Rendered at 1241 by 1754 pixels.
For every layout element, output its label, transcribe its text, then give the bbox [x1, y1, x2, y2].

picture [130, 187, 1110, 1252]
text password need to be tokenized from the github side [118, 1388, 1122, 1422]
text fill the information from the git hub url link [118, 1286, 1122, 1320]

EXERCISE:
Return every line of the rows above word for word, with no changes.

FULL ANSWER:
Rendered at 1241 by 1754 pixels.
For every layout element, output its label, transcribe its text, then give the bbox [x1, y1, x2, y2].

picture [130, 187, 1110, 1252]
text password need to be tokenized from the github side [118, 1388, 1122, 1422]
text fill the information from the git hub url link [118, 1286, 1122, 1320]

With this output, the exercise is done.